Opinion
2013-10-9
Mark Diamond, New York, N.Y., for appellant, and appellant pro se. Francis D. Phillips II, District Attorney, Middletown, N.Y. (Elizabeth L. Guinup and Robert H. Middlemiss of counsel), for respondent.
Mark Diamond, New York, N.Y., for appellant, and appellant pro se. Francis D. Phillips II, District Attorney, Middletown, N.Y. (Elizabeth L. Guinup and Robert H. Middlemiss of counsel), for respondent.
MARK C. DILLON, J.P., DANIEL D. ANGIOLILLO, JOHN M. LEVENTHAL, and PLUMMER E. LOTT, JJ.
Appeal by the defendant from an order of the County Court, Orange County (De Rosa, J.), dated December 14, 2009, which designated him a level three sex offender pursuant to Correction Law article 6–C.
ORDERED that the order is affirmed, without costs or disbursements.
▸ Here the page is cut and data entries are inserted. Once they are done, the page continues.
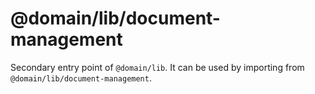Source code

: # @domain/lib/document-management

Secondary entry point of `@domain/lib`. It can be used by importing from `@domain/lib/document-management`.
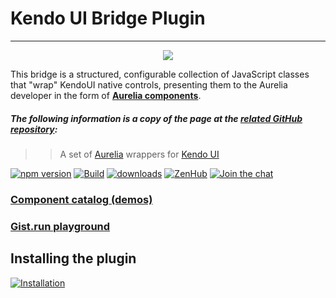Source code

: # Kendo UI Bridge Plugin

***
<p align=center>
  <img src="https://user-images.githubusercontent.com/2712405/30786863-a7579a14-a14a-11e7-9cc0-f9489acb2c69.png"></img>
 <br>
</p>

This bridge is a structured, configurable collection of JavaScript classes that "wrap" KendoUI native controls, presenting them to the Aurelia developer in the form of **[Aurelia components](http://aurelia.io/hub.html#/doc/article/aurelia/framework/latest/creating-components)**.

##### _The following information is a copy of the page at the [related GitHub repository](https://github.com/aurelia-ui-toolkits/aurelia-kendoui-bridge/blob/master/README.md)_:

>> A set of [Aurelia](http://aurelia.io) wrappers for [Kendo UI](http://www.telerik.com/kendo-ui)
>>
[![npm version](https://badge.fury.io/js/aurelia-kendoui-bridge.svg)](https://www.npmjs.com/package/aurelia-kendoui-bridge)
[![Build](https://travis-ci.org/aurelia-ui-toolkits/aurelia-kendoui-bridge.svg)](https://travis-ci.org/aurelia-ui-toolkits/aurelia-kendoui-bridge)
[![downloads](https://img.shields.io/npm/dt/aurelia-kendoui-bridge.svg)](http://npm-stat.com/charts.html?package=aurelia-kendoui-bridge)
[![ZenHub](https://raw.githubusercontent.com/ZenHubIO/support/master/zenhub-badge.png)](https://zenhub.io)
[![Join the chat](https://badges.gitter.im/Join%20Chat.svg)](https://gitter.im/adriatic/Aurelia-KendoUI?utm_source=badge&utm_medium=badge&utm_campaign=pr-badge&utm_content=badge)
>>
### [Component catalog (demos)](http://aurelia-ui-toolkits.github.io/demo-kendo/)
>>
### [Gist.run playground](https://gist.run/?id=809bf843b45efdf8589179f88fd1e507)
>>
## Installing the plugin
[![Installation](http://dabuttonfactory.com/button.png?t=Installation+instructions&f=Calibri-Bold&ts=18&tc=fff&tshs=1&tshc=000&hp=20&vp=8&c=5&bgt=gradient&bgc=3d85c6&ebgc=073763)](http://aurelia-ui-toolkits.github.io/demo-kendo/#/installation)


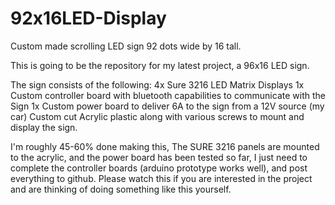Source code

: 92x16LED-Display
================

Custom made scrolling LED sign 92 dots wide by 16 tall.


This is going to be the repository for my latest project, a 96x16 LED sign.  

The sign consists of the following:
4x Sure 3216 LED Matrix Displays
1x Custom controller board with bluetooth capabilities to communicate with the Sign
1x Custom power board to deliver 6A to the sign from a 12V source (my car)
Custom cut Acrylic plastic along with various screws to mount and display the sign.

I'm roughly 45-60% done making this, The SURE 3216 panels are mounted to the acrylic, and the power board has been tested so far, I just need to complete the controller boards (arduino prototype works well), and post everything to github.  Please watch this if you are interested in the project and are thinking of doing something like this yourself.
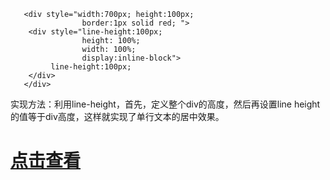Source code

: 	   <div style="width:700px; height:100px; 
  		            border:1px solid red; ">
       	<div style="line-height:100px; 
       	            height: 100%;    
       	            width: 100%; 
       	            display:inline-block">
             line-height:100px; 
        </div>
       </div>
   实现方法：利用line-height，首先，定义整个div的高度，然后再设置line height 的值等于div高度，这样就实现了单行文本的居中效果。
   <h1><a href="https://lizeze.github.io/demo/jirengu/12/vertical.html">点击查看</a></h1>
   
   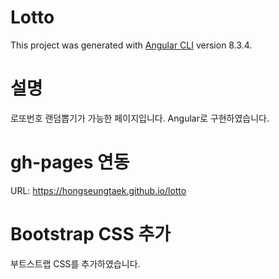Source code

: # Lotto

This project was generated with [Angular CLI](https://github.com/angular/angular-cli) version 8.3.4.

# 설명
로또번호 랜덤뽑기가 가능한 페이지입니다. Angular로 구현하였습니다.

# gh-pages 연동
URL: https://hongseungtaek.github.io/lotto

# Bootstrap CSS 추가
부트스트랩 CSS를 추가하였습니다.
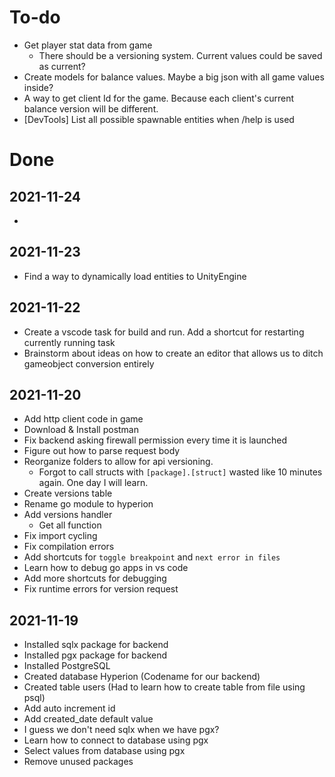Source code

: # To-do
- Get player stat data from game
    - There should be a versioning system. Current values could be saved as current?
- Create models for balance values. Maybe a big json with all game values inside? 
- A way to get client Id for the game. Because each client's current balance version will be different.
- [DevTools] List all possible spawnable entities when /help is used

# Done
## 2021-11-24
- 

## 2021-11-23
- Find a way to dynamically load entities to UnityEngine
## 2021-11-22
- Create a vscode task for build and run. Add a shortcut for restarting currently running task
- Brainstorm about ideas on how to create an editor that allows us to ditch gameobject conversion entirely
## 2021-11-20
- Add http client code in game 
- Download & Install postman
- Fix backend asking firewall permission every time it is launched
- Figure out how to parse request body
- Reorganize folders to allow for api versioning.
    - Forgot to call structs with `[package].[struct]` wasted like 10 minutes again. One day I will learn.
- Create versions table
- Rename go module to hyperion
- Add versions handler
    - Get all function
- Fix import cycling
- Fix compilation errors
- Add shortcuts for `toggle breakpoint` and `next error in files`
- Learn how to debug go apps in vs code
- Add more shortcuts for debugging
- Fix runtime errors for version request
## 2021-11-19
- Installed sqlx package for backend
- Installed pgx package for backend
- Installed PostgreSQL
- Created database Hyperion (Codename for our backend)
- Created table users (Had to learn how to create table from file using psql)
- Add auto increment id
- Add created_date default value
- I guess we don't need sqlx when we have pgx?
- Learn how to connect to database using pgx
- Select values from database using pgx
- Remove unused packages

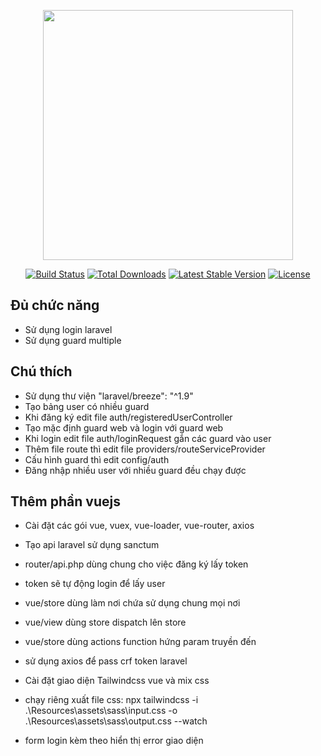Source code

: <p align="center"><a href="https://laravel.com" target="_blank"><img src="https://raw.githubusercontent.com/laravel/art/master/logo-lockup/5%20SVG/2%20CMYK/1%20Full%20Color/laravel-logolockup-cmyk-red.svg" width="400"></a></p>

<p align="center">
<a href="https://travis-ci.org/laravel/framework"><img src="https://travis-ci.org/laravel/framework.svg" alt="Build Status"></a>
<a href="https://packagist.org/packages/laravel/framework"><img src="https://img.shields.io/packagist/dt/laravel/framework" alt="Total Downloads"></a>
<a href="https://packagist.org/packages/laravel/framework"><img src="https://img.shields.io/packagist/v/laravel/framework" alt="Latest Stable Version"></a>
<a href="https://packagist.org/packages/laravel/framework"><img src="https://img.shields.io/packagist/l/laravel/framework" alt="License"></a>
</p>

## Đủ chức năng
- Sử dụng login laravel
- Sử dụng guard multiple
## Chú thích
- Sử dụng thư viện "laravel/breeze": "^1.9"
- Tạo bảng user có nhiều guard
- Khi đăng ký edit file auth/registeredUserController
- Tạo mặc định guard web và login với guard web
- Khi login edit file auth/loginRequest gắn các guard vào user
- Thêm file route thì edit file providers/routeServiceProvider
- Cấu hình guard thì edit config/auth
- Đăng nhập nhiều user với nhiều guard đều chạy được
## Thêm phần vuejs
- Cài đặt các gói vue, vuex, vue-loader, vue-router, axios
- Tạo api laravel sử dụng sanctum
- router/api.php dùng chung cho việc đăng ký lấy token
- token sẽ tự động login để lấy user
- vue/store dùng làm nơi chứa sử dụng chung mọi nơi
- vue/view dùng store dispatch lên store
- vue/store dùng actions function hứng param truyền đến
- sử dụng axios để pass crf token laravel

- Cài đặt giao diện Tailwindcss vue và mix css
- chạy riêng xuất file css: npx tailwindcss -i .\Resources\assets\sass\input.css -o .\Resources\assets\sass\output.css --watch
- form login kèm theo hiển thị error giao diện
Correction Law § 168–n(3) requires a court making a risk level determination pursuant to the Sex Offender Registration Act ( see Correction Law article 6–c; hereinafter SORA) to “render an order setting forth its determinations and the findings of fact and conclusions of law on which the determinations are based” (Correction Law § 168–n[3] ). Here, the County Court failed to adequately set forth its findings of fact and conclusions of law in its order. However, since the record is sufficient for this Court to make its own findings of fact and conclusions of law, remittal is not required ( see People v. Eaton, 105 A.D.3d 722, 722–723, 963 N.Y.S.2d 271;People v. Finizio, 100 A.D.3d 977, 954 N.Y.S.2d 636).
In establishing a defendant's risk level pursuant to SORA, the People bear the burden of establishing, by clear and convincing evidence, the facts supporting the determinations sought ( seeCorrection Law § 168–n[3]; see also Sex Offender Registration Act: Risk Assessment Guidelines and Commentary at 5 [2006]; People v. Finizio, 100 A.D.3d at 978, 954 N.Y.S.2d 636). “[E]vidence may be derived from the defendant's admissions, the victim's statements, evaluative reports completed by the supervising probation officer, parole officer, or corrections counselor, case summaries prepared by the Board of Examiners of Sex Offenders ... or any other reliable source, including reliable hearsay” ( People v. Crandall, 90 A.D.3d 628, 629, 934 N.Y.S.2d 446;see Sex Offender Registration Act: Risk Assessment Guidelines and Commentary at 5 [2006]; see also People v. Mingo, 12 N.Y.3d 563, 883 N.Y.S.2d 154, 910 N.E.2d 983).
Here, the People met their burden of establishing, by clear and convincing evidence, that the court should apply an automatic override addressing the defendant's prior felony conviction of a sex crime ( see Sex Offender Registration Act: Risk Assessment Guidelines and Commentary at 3–4 [2006] ). Therefore, irrespective of the points scored on the risk assessment instrument, the defendant was presumptively a level three sex offender ( see People v. Carter, 85 A.D.3d 995, 925 N.Y.S.2d 874).
Contrary to the defendant's contention, the record demonstrates that he knowingly and voluntarily waived his right to a SORA hearing ( see People v. Gliatta, 27 A.D.3d 441, 810 N.Y.S.2d 342;see also People v. Dexter, 21 A.D.3d 403, 404, 799 N.Y.S.2d 807).
A sex offender facing risk level classification under SORA has a right to the effective assistance of counsel ( see People v. Willingham, 101 A.D.3d 979, 980, 956 N.Y.S.2d 165;People v. Bowles, 89 A.D.3d 171, 173, 932 N.Y.S.2d 112). Viewed in totality and as of the time of the representation, the defendant was not deprived of the effective assistance of counsel ( see People v. Bowles, 89 A.D.3d at 181, 932 N.Y.S.2d 112).
The defendant's contention that his underlying plea of guilty was not knowing and voluntary is not properly before this Court.
The defendant's remaining contentions raised in his pro se supplemental brief either are without merit or are based upon matter dehors the record.